Les deux tours de la façade occidentale sont ornées de statues de bœufs grandeur nature. Elles font référence à une légende, selon laquelle le bœuf chargé de monter en haut de
l'« acropole » de Laon les matériaux nécessaires à la construction de la cathédrale, épuisé de cette montée, aurait été remplacé par un bœuf miraculeusement apparu.
Longueur du transept : 56 m (ou 54 selon les sources)
Hauteur des tours de la façade occidentale: 56 m
Hauteur de la tour de la façade nord du transept : 56 m
Hauteur de la tour de la façade sud du transept : 60,5 m
Diamètre de la rosace du chevet du chœur : 9 m
Largeur du transept : 22 m
L'intérieur de la cathédrale
Le choeur est légèrement désaxé par rapport à la nef.
La nef
Celle-ci comporte 11 travées couvertes par des voûtes sexpartites (sauf dans la première travée) hautes de 26 mètres.
L'élévation est à quatre niveaux : grandes arcades, tribunes, triforium et fenêtres hautes. Au premier niveau, les
grandes arcades reposent sur des piles alternées, c'est-à-dire en alternance piles fortes-piles faibles. Les piles faibles sont rondes, avec des chapiteaux octogonaux qui reçoivent chacun trois
ogives provenant de la voûte de la nef. Les piles fortes sont également rondes mais plus puissantes. Elles supportent cinq ogives sur des chapiteaux carrés.

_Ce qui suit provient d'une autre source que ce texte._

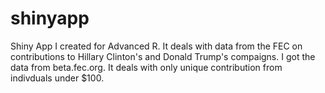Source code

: # shinyapp
Shiny App I created for Advanced R.  It deals with data from the FEC on contributions to Hillary Clinton's and Donald Trump's compaigns.
I got the data from beta.fec.org. It deals with only unique contribution from indivduals under $100.
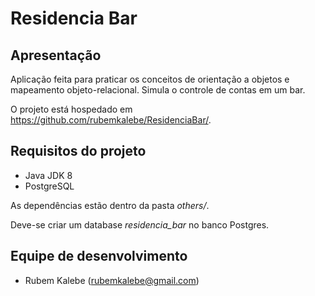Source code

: # Residencia Bar

## Apresentação ##

Aplicação feita para praticar os conceitos de orientação a objetos e mapeamento objeto-relacional.
Simula o controle de contas em um bar.

O projeto está hospedado em https://github.com/rubemkalebe/ResidenciaBar/.

## Requisitos do projeto ##

* Java JDK 8
* PostgreSQL

As dependências estão dentro da pasta *others/*.

Deve-se criar um database *residencia_bar* no banco Postgres.

## Equipe de desenvolvimento ##

* Rubem Kalebe (rubemkalebe@gmail.com)
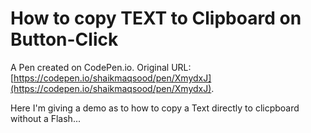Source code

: # How to copy TEXT to Clipboard on Button-Click

A Pen created on CodePen.io. Original URL: [https://codepen.io/shaikmaqsood/pen/XmydxJ](https://codepen.io/shaikmaqsood/pen/XmydxJ).

Here I'm giving a  demo as to how to copy a Text directly to clicpboard without a Flash...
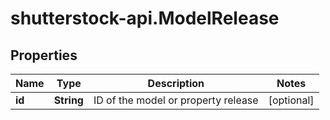 # shutterstock-api.ModelRelease

## Properties
Name | Type | Description | Notes
------------ | ------------- | ------------- | -------------
**id** | **String** | ID of the model or property release | [optional] 


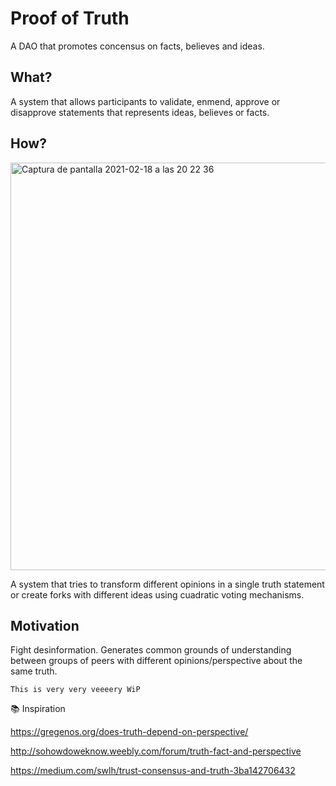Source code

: # Proof of Truth

A DAO that promotes concensus on facts, believes and ideas.

## What?

A system that allows participants to validate, enmend, approve or disapprove statements that represents ideas, believes or facts.


## How?
<img width="652" alt="Captura de pantalla 2021-02-18 a las 20 22 36" src="https://user-images.githubusercontent.com/71792/108409899-0cdc7e80-7227-11eb-917c-3fbcda21e2a4.png">

A system that tries to transform different opinions in a single truth statement or create forks with different ideas using cuadratic voting mechanisms.


## Motivation

Fight desinformation. Generates common grounds of understanding between groups of peers with different opinions/perspective about the same truth.


    This is very very veeeery WiP



📚 Inspiration

https://gregenos.org/does-truth-depend-on-perspective/

http://sohowdoweknow.weebly.com/forum/truth-fact-and-perspective 

https://medium.com/swlh/trust-consensus-and-truth-3ba142706432 

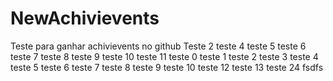# NewAchivievents
Teste para ganhar achivievents no github
Teste 2
teste 4
teste 5
teste 6
teste 7
teste 8
teste 9
teste 10
teste 11
teste 0
teste 1
teste 2
teste 3
teste 4
teste 5
teste 6
teste 7
teste 8
teste 9
teste 10
teste 12
teste 13
teste 24
fsdfs
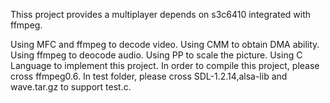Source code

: Thiss project provides a multiplayer depends on s3c6410 integrated with ffmpeg.

Using MFC and ffmpeg to decode video.
Using CMM to obtain DMA ability.
Using ffmpeg to deocode audio.
Using PP to scale the picture.
Using C Language to implement this project.
In order to compile this project, please cross ffmpeg0.6. In test folder, please cross SDL-1.2.14,alsa-lib and wave.tar.gz to support test.c.
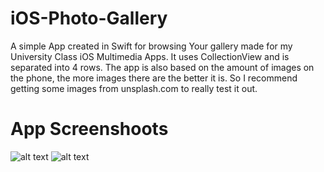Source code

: # iOS-Photo-Gallery
A simple App created in Swift for browsing Your gallery made for my University Class iOS Multimedia Apps. It uses CollectionView and is separated into 4 rows. The app is also based on the amount of images on the phone, the more images there are the better it is. So I recommend getting some images from unsplash.com to really test it out.

# App Screenshoots
![alt text](https://i.imgur.com/F7zKrDK.jpeg)
![alt text](https://i.imgur.com/YdVUVRs.jpeg)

Les deux dernières piles fortes de la nef qui précèdent la croisée du transept sont composées d'une colonne ronde entourée de cinq colonnettes. Ces dernières servent à renforcer la colonne
ronde centrale en question. Le tailloir qui reçoit un faisceau de cinq colonnettes est alors
rectangulaire.
Au second niveau de la nef, les tribunes à claire-voie comportent des baies géminées à remplage plein. Au-dessus, le triforium qui forme le troisième niveau est aveugle donc à mur de fond
plein. Il est formé de petites baies à trois arcades. Enfin, tout en haut, le quatrième niveau est composé de fenêtres hautes à baies simples.
La nef est bordée de deux collatéraux, l'un au nord, l'autre au sud du vaisseau central. Ils sont eux aussi voûtés d'ogives, mais ici la voûte est quadripartite. Un total de 27 chapelles
latérales construites entre les contreforts, s'ouvrent sur les collatéraux de la nef et du chœur.
Au revers de la façade, la grande rosace rayonnante de la nef est partiellement cachée par le buffet d'orgue.
Le transept
Lors de la construction de la cathédrale, Laon était avec ses 15 000 habitants l'une des plus grandes villes du royaume de France. Le transept construit de 1170 à 1185 frappe par l'ampleur
de son architecture : profond de 54 mètres, large de 22 mètres, entouré de larges bas-côtés, il apparaît comme une deuxième église à l'intérieur de l'édifice.
Au départ, lors de la construction de la cathédrale, le chœur peu profond ne comportait que trois travées. Il fut vite considéré comme bien trop petit, et on décida de l'allonger en le portant
à 10 travées. En conséquence, le transept coupe la cathédrale presque en son centre.
À la croisée du transept s'élève la tour-lanterne. La croisée s'élève de ce fait à plus de 30 mètres (48 mètres à l'extérieur). A la base de l'intérieur de la tour se trouve un
triforium aveugle, c'est-à-dire dont le mur de fond est plein et ne comporte pas de fenêtres. De structure carrée, comme
la croisée sous-jacente, ce triforium est composé de huit grandes arcades, deux par face. Au-dessus du triforium on peut voir huit fenêtres, deux par face également, destinées à éclairer
l'intérieur de la cathédrale, ce qui justifie l'appellation de tour-lanterne.
L'élévation du transept est semblable à celle de la nef. Chacun des deux croisillons est formé de quatre travées bordées de collatéraux. Ils se terminent tous deux par des absidioles à deux
étages.
Galerie
La façade nord comporte deux tours : la tour orientale est inachevée.
Les fameuses statues de bœufs grandeur nature ornent les deux tours de la façade occidentale.